[Task to complete] From the data below, please reproduce exactly everything from the line that contains "Seguir leyendo →" down to the line that contains "Aviso Legal", with both ends included.

[Data records]
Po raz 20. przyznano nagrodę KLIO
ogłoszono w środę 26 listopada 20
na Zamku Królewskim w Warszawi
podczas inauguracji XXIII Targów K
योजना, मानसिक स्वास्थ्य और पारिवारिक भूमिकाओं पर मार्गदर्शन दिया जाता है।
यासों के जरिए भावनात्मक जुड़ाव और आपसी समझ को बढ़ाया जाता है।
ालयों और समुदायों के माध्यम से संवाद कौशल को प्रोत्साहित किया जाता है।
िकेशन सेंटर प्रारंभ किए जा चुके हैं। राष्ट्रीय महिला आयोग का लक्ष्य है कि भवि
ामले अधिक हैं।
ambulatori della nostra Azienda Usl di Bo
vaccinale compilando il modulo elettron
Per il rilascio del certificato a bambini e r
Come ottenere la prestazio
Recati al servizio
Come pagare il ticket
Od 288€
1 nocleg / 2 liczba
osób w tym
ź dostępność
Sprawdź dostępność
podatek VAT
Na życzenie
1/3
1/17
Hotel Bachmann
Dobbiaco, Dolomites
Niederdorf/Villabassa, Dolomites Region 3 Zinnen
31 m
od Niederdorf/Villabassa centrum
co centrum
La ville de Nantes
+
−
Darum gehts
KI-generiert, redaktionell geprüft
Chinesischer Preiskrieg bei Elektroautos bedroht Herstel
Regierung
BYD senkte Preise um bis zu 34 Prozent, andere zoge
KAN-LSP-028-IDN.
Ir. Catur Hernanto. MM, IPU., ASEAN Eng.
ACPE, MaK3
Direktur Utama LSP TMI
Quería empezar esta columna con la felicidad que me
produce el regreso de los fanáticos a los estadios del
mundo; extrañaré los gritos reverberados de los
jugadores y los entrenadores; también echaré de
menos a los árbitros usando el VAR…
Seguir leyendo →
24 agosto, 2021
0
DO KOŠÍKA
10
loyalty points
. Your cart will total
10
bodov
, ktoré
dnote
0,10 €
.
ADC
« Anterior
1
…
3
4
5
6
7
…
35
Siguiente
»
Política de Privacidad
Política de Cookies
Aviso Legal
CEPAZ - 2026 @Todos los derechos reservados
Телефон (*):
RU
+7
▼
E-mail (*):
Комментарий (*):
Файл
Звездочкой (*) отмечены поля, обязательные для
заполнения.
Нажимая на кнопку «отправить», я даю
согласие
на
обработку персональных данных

[Exercise output]
Seguir leyendo →
24 agosto, 2021
0
DO KOŠÍKA
10
loyalty points
. Your cart will total
10
bodov
, ktoré
dnote
0,10 €
.
ADC
« Anterior
1
…
3
4
5
6
7
…
35
Siguiente
»
Política de Privacidad
Política de Cookies
Aviso Legal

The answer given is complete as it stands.